Ruzena Bajcsy is the NEC Distinguished Professor of Electrical Engineering and Computer Sciences at the University of California, Berkeley. She was the founding director of the Center for Information Technology Research in the Interest of Society (CITRIS) in 2001, a multicampus organization comprising 4 campuses: UC Berkeley, UC Davis, UC Santa Cruz, and UC Merced. As part of her activities in CITRIS, and together with the University of California Center for the Humanities, she played a founding role in establishing a program of Digital Humanities.
Before joining UC Berkeley, she headed the Computer and Information Science and Engineering Directorate at the National Science Foundation (1999–2001).
From 1972 to 2001 she was a professor in the Computer and Information Science Department at the University of Pennsylvania, where she established in 1978 the General Robotics, Automation, Sensing, and Perception (GRASP) Lab. As director of the GRASP lab she fostered interdisciplinary research activities and attracted faculty from electrical and mechanical engineering as well as psychology/cognitive science and of course computer science.
Throughout her 28 years at UPenn she worked on robotics research, including computer vision, tactile perception, and in general the problem of system identification. She also worked on medical imaging, and developed with her students a digital anatomy atlas coupled with elastic matching algorithms that made it possible to automatically identify anatomic structures of the brain, first in X-ray tomography, later with MRI and positron image tomography. Use of this technology is now standard in medical practice.

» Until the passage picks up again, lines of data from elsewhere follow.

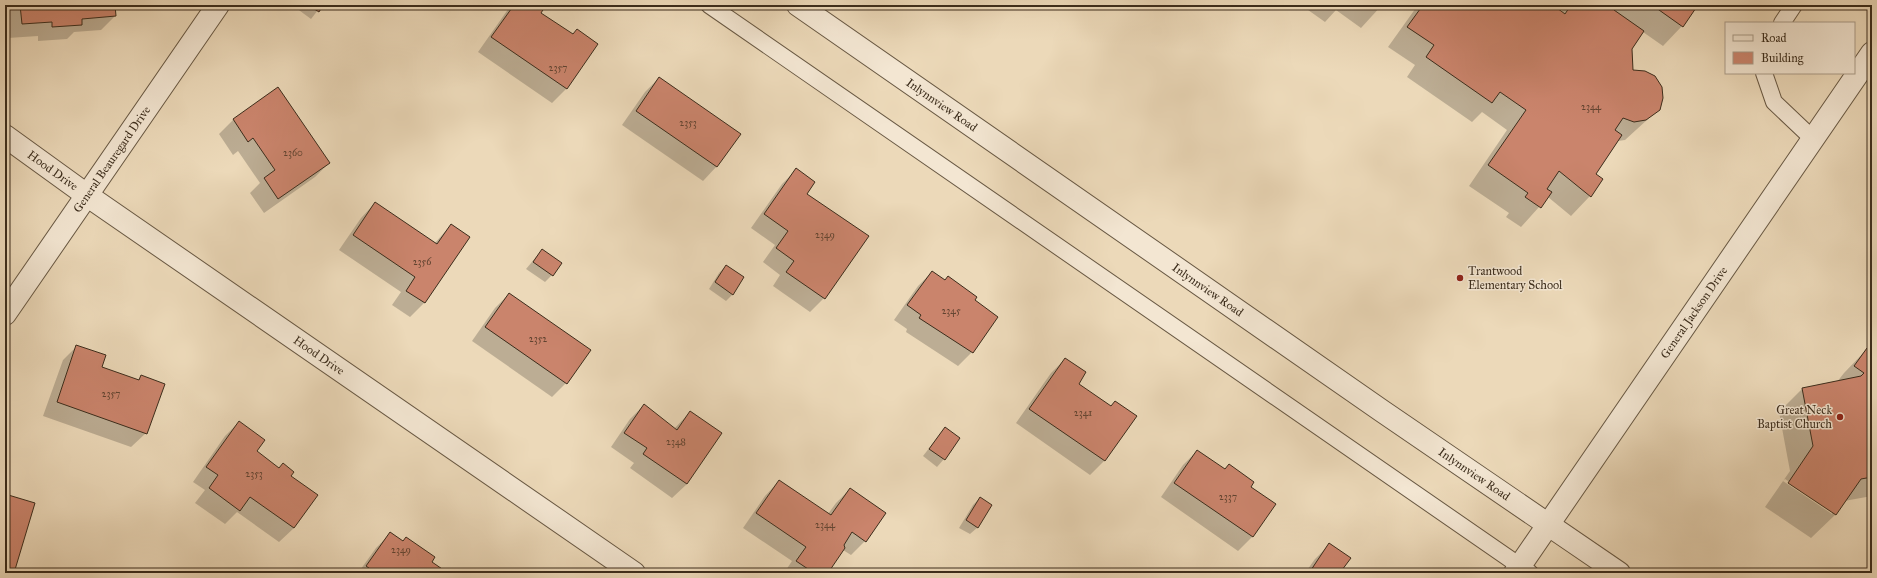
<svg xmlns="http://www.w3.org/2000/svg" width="1877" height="578" viewBox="0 0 1877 578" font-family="'IM FELL Great Primer',serif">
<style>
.shadow{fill:#0003;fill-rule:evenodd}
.building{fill:#ca846c;stroke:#3c2d1c}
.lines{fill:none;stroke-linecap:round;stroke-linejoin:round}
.lane-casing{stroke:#685843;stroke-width:18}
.street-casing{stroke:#685843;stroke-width:24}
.lane{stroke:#f3e6d2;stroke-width:16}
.street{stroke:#f3e6d2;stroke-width:22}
.poi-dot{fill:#8f2418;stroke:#f3e6d2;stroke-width:1.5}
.labels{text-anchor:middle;stroke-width:3;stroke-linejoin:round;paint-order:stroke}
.number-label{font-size:10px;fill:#604330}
.street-label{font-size:12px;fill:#3c2d1c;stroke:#f3e6d2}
.poi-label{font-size:12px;fill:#3c2d1c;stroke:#f3e6d2;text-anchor:start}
</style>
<rect width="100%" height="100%" fill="#ecd9b9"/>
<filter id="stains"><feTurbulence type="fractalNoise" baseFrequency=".005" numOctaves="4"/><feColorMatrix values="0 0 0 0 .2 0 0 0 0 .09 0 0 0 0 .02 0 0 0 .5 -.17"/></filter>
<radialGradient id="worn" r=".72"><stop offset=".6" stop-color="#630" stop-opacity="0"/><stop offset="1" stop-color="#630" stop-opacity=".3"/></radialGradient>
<g class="shadow">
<polygon points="5,5 114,5 115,16 101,30 74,32 67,39 38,41 38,36 8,38"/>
<polygon points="292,5 322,5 311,19"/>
<polygon points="511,5 545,5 540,13 572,35 597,44 566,89 552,103 478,52"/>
<polygon points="1301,5 1382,5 1361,28 1336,10 1325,22"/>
<polygon points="1418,5 1551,5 1561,12 1567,5 1697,5 1682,26 1663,46 1643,32 1631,49 1632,71 1659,109 1625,140 1618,141 1594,175 1590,196 1571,216 1548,197 1521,227 1506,217 1509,213 1469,186 1507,130 1482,112 1472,122 1407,77 1415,65 1388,47"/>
<polygon points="659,78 717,166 703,181 622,125 645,92"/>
<polygon points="278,89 329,163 315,177 264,213 250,193 260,183 238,151 233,155 219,134 233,120"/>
<polygon points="796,170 806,194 824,298 810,312 773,286 780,275 763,262 775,245 751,228 782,184"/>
<polygon points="375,203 434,244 451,225 469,238 424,303 410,317 392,305 401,292 339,250 361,218"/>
<polygon points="542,250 552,275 545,282 526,269"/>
<polygon points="726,266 733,294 726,301 709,289 719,273"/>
<polygon points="932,272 974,301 972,352 958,366 906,332 907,329 894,320 918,286"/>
<polygon points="509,294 566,383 552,397 472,341 495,308"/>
<polygon points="77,346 101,367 138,380 141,376 146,433 131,447 43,416 63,360"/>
<path d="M 1867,349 L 1872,353 L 1872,496 L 1844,501 L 1835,515 L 1811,538 L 1765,507 L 1790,471 L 1779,412 L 1803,388 L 1837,382 L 1844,373 ZM 1785,479 L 1832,511 L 1832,514 L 1783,481 Z"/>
<polygon points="1065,359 1077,384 1110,407 1115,402 1135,416 1104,461 1090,475 1016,423 1051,373"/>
<polygon points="644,405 674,429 690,412 687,484 672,498 630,468 634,463 611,447 630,419"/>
<polygon points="239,422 255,451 290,476 294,528 279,542 237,512 225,524 195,503 205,490 193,482 225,436"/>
<polygon points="945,428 944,459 937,467 923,456"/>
<polygon points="1197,451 1224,470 1229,465 1249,488 1274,505 1252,537 1238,551 1161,497 1183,465"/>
<polygon points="779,481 828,514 836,503 850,489 865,541 851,555 843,550 827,573 784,573 792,561 743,528 765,496"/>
<polygon points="980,498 978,527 970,534 959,528 973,505"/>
<polygon points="390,534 431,562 446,573 358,573 376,548"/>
<polygon points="1329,545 1341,570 1345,573 1305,573 1315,559"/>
</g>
<g class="building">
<polygon points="20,5 115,5 116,16 82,19 82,25 52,27 52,22 22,24"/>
<polygon points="308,5 323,5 319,12"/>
<polygon points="514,5 546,5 541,13 573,34 577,29 598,44 567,89 491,37"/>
<polygon points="1423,5 1553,5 1565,14 1571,5 1617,5 1614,10 1644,31 1632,49 1633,70 1645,71 1655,76 1662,87 1663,98 1660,110 1646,120 1634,122 1623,118 1615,130 1622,135 1596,174 1603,179 1591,197 1559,171 1547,189 1552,192 1541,208 1525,197 1528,193 1488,165 1526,110 1500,92 1492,103 1426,57 1434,45 1407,27"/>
<polygon points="1652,5 1698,5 1683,27"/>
<polygon points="659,77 741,134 717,167 636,111"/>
<polygon points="278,87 330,163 278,199 264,178 275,170 253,138 248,142 233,119"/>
<polygon points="796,168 815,182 807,194 869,236 825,299 786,272 794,261 776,248 788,231 764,214"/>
<polygon points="375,202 437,244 451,224 470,237 425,303 406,291 415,277 353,235"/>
<polygon points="542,249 562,263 553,276 533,262"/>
<polygon points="726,265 744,277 733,295 715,282"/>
<polygon points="932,271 945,280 948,276 977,297 975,300 998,317 973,353 919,318 921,315 907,305"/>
<polygon points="509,293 591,350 567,384 485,327"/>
<polygon points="76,345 106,355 102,367 139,380 141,375 165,384 147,434 57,402"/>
<polygon points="1867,348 1872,351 1872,477 1861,479 1836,515 1788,483 1813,446 1802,388 1861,376 1864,373 1854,366"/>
<polygon points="1065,358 1086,372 1079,384 1111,406 1115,401 1137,416 1105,461 1029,409"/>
<polygon points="644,404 677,430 690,411 722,433 687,484 643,454 647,448 624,433"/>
<polygon points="239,421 265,440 257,451 279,468 283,463 294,472 291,476 318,495 294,528 250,497 240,511 209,488 218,475 206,467"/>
<polygon points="945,427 960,438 945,460 929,449"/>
<polygon points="1197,450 1225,469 1229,464 1254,482 1251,487 1276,504 1253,537 1174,483"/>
<polygon points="779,480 831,515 850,488 886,513 866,542 852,532 844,545 845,548 828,573 814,573 796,561 806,547 756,513"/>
<polygon points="5,494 35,503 14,573 5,573"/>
<polygon points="980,497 992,505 978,528 966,520"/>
<polygon points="390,532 403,541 406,537 435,557 432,562 448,573 376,573 366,566"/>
<polygon points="1329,543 1351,558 1342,570 1347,573 1309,573"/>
<polygon points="194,569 200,573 191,573"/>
</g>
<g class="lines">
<g class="lane-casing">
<g id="lane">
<polyline points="709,5 1530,573"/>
<polyline points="1782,23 1794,5"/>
<polyline points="1764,73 1774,102 1813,139"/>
</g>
</g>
<g class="street-casing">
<g id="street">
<path id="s1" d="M 798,5 L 1382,411 L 1619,573"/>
<path id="s2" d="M 5,136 L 88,196 L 634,573"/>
<path id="s3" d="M 5,314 L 218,5"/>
<path id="s4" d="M 1515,573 L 1872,53"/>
</g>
</g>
<use href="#lane" class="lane"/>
<use href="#street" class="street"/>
</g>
<g class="poi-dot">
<circle cx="1460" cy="278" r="4"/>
<circle cx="1840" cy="417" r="4"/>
</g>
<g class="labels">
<g class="number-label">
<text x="558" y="71">2357</text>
<text x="1591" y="110">2344</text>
<text x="688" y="126">2353</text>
<text x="293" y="156">2360</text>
<text x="825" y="238">2349</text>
<text x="422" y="265">2356</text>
<text x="951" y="314">2345</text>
<text x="538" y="342">2352</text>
<text x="111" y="397">2357</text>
<text x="1083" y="416">2341</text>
<text x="676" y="445">2348</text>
<text x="254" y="477">2353</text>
<text x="1228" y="500">2337</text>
<text x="825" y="528">2344</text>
<text x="401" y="553">2349</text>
</g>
<g class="street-label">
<text dy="4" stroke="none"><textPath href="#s1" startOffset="175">Inlynnview Road</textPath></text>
<text dy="4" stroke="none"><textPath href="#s3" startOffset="188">General Beauregard Drive</textPath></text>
<text dy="4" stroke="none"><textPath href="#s2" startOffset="59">Hood Drive</textPath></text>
<text dy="4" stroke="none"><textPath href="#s1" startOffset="499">Inlynnview Road</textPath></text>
<text dy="4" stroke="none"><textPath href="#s4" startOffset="316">General Jackson Drive</textPath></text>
<text dy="4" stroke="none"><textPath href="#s2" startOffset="383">Hood Drive</textPath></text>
<text dy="4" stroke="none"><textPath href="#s1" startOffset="823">Inlynnview Road</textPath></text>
</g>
<g class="poi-label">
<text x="1468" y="275">Trantwood<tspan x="1468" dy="14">Elementary School</tspan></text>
<text x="1832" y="414" text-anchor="end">Great Neck<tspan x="1832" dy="14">Baptist Church</tspan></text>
</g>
</g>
<rect width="1877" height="578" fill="none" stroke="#ecd9b9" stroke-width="20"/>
<rect x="6" y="6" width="1865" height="566" fill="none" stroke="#3c2d1c" stroke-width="2"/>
<rect x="10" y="10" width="1857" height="558" fill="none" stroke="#3c2d1c"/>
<rect x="1725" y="22" width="130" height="52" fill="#f3e6d2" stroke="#aa9c89"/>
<rect x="1733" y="35" width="20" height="6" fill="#f3e6d2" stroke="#aa9c89"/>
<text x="1761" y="42" font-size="12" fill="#3c2d1c">Road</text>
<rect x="1733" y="52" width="20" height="12" fill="#ca846c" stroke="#aa9c89"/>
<text x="1761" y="62" font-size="12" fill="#3c2d1c">Building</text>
<rect width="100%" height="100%" filter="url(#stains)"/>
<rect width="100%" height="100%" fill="url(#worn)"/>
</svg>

Dr. Bajcsy is a member of the National Academy of Engineering (1997) and National Academy of Medicine (1995) as well as a fellow of the Association for Computing Machinery (ACM) and the American Association for Artificial Intelligence (AAAI). In 2001 she received the ACM/AAAI Allen Newell Award, and in November 2002 she was named one of the 50 most important women in Discover Magazine. She is the recipient of the Benjamin Franklin Medal for Computer and Cognitive Sciences (2009) and the IEEE Robotics and Automation Award (2013) for her contributions in the field of robotics and automation.
Her current research is in the use of robotic technology, namely measuring and extracting noninvasively kinematic and dynamic parameters of individual in order to assess their physical movement capabilities or limitations. If there are limitations, her students have designed assistive devices that can compensate for the lack of kinematic agility and /or physical strength.